== What you need to do ==
Transcribe all of the records word for word, but omit the pictures.
══════════════════════════════
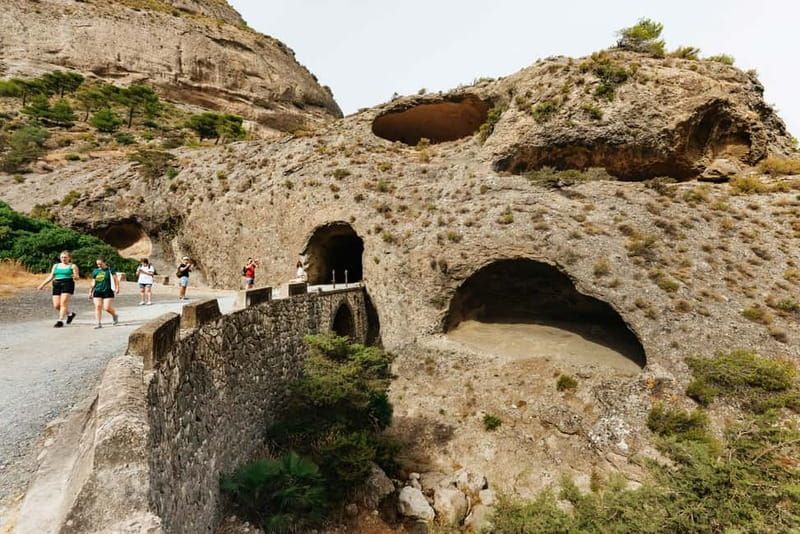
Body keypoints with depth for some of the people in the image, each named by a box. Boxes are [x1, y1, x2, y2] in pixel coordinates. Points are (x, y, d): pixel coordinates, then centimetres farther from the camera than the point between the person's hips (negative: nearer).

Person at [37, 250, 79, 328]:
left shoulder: (72, 266, 5)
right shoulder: (56, 266, 19)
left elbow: (77, 277, -1)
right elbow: (51, 277, 21)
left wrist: (75, 277, -24)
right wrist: (43, 284, 14)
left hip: (67, 285, -5)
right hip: (56, 285, 5)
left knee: (63, 303, -14)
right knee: (56, 305, -1)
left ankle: (60, 321, -9)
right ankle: (70, 314, 22)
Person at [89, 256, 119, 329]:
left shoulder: (110, 270, -1)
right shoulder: (95, 271, 10)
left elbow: (116, 279, -6)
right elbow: (93, 283, 17)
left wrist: (117, 288, -18)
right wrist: (91, 292, 17)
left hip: (108, 291, -4)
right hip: (97, 292, 4)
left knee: (107, 308, -8)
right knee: (98, 307, -6)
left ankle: (115, 315, 23)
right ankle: (99, 323, 0)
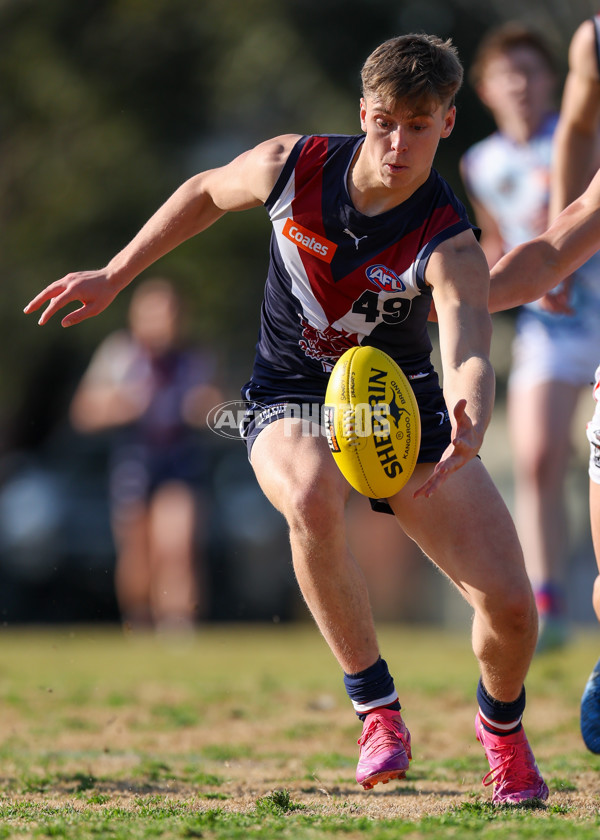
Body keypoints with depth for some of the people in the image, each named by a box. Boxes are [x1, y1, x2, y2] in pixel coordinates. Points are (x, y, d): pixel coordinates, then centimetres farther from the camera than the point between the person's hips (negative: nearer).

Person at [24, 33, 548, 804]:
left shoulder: (449, 244, -24)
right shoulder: (291, 166, -15)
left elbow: (469, 357, -41)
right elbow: (206, 192, 8)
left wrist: (469, 425, -63)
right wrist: (115, 276, 9)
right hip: (290, 399, 1)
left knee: (510, 604, -13)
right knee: (312, 500, -39)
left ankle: (502, 725, 25)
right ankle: (376, 710, -21)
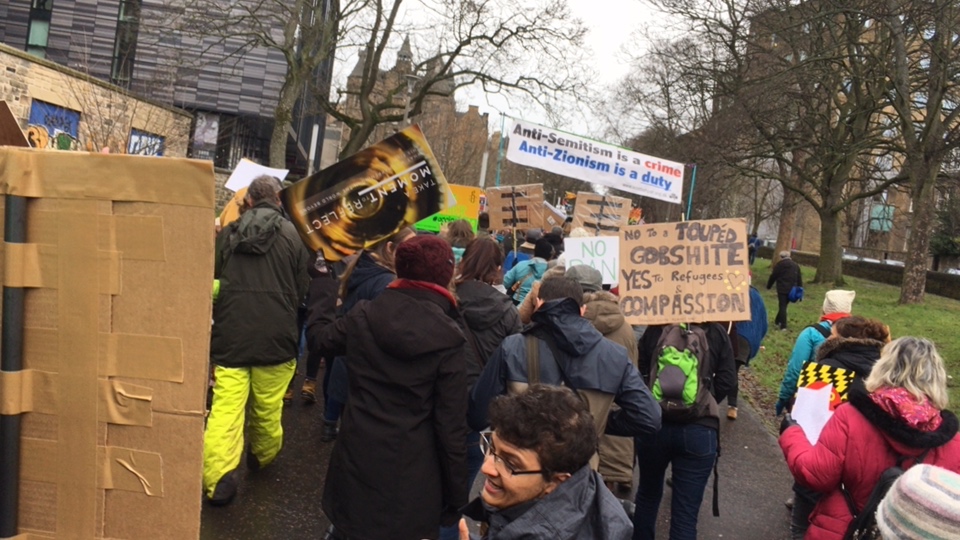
══════════════════════════════
== Expected answer ==
Body keypoints with depth for some of the people in the image, each named by a box. Boxes are [x1, y1, x2, y2] in pixel coordinates. Points are (x, y, d): pixel coordinates, then centimetres farther from the camera than the point between the person's hips (negative: nearer).

Person at [37, 250, 79, 328]:
left shoulder: (72, 266, 5)
right shoulder: (56, 266, 19)
left elbow: (77, 277, -1)
right elbow: (51, 277, 21)
left wrist: (75, 277, -24)
right wrist: (43, 284, 14)
left hip: (67, 285, -5)
right hip: (56, 285, 5)
left knee: (63, 303, -14)
right knee: (56, 305, -1)
left ankle: (60, 321, -9)
right ankle: (70, 314, 22)
Person at [89, 256, 119, 329]:
left shoulder: (110, 270, -1)
right shoulder: (95, 271, 10)
left elbow: (116, 279, -6)
right elbow: (93, 283, 17)
left wrist: (117, 288, -18)
right wrist: (91, 292, 17)
left hip: (108, 291, -4)
right hip: (97, 292, 4)
left knee: (107, 308, -8)
right knee: (98, 307, -6)
left ankle: (115, 315, 23)
right ankle: (99, 323, 0)
Body keypoints with depth for some of the people in the image, each named by a box. Boxes are [x1, y1, x2, y2] in pixel coordinates. Points are (x, y, d): pixel coordinates, then centimetres farther from the camera than the point between the person's hips (negative: nearer).

Person at [24, 33, 548, 804]:
left shoulder: (449, 244, -24)
right shoulder: (291, 166, -15)
left elbow: (469, 357, -41)
right elbow: (206, 192, 8)
left wrist: (469, 425, -63)
right wrist: (115, 276, 9)
right hip: (290, 399, 1)
left knee: (510, 604, -13)
right knee: (312, 500, -39)
left ankle: (502, 725, 25)
right ankle: (376, 710, -21)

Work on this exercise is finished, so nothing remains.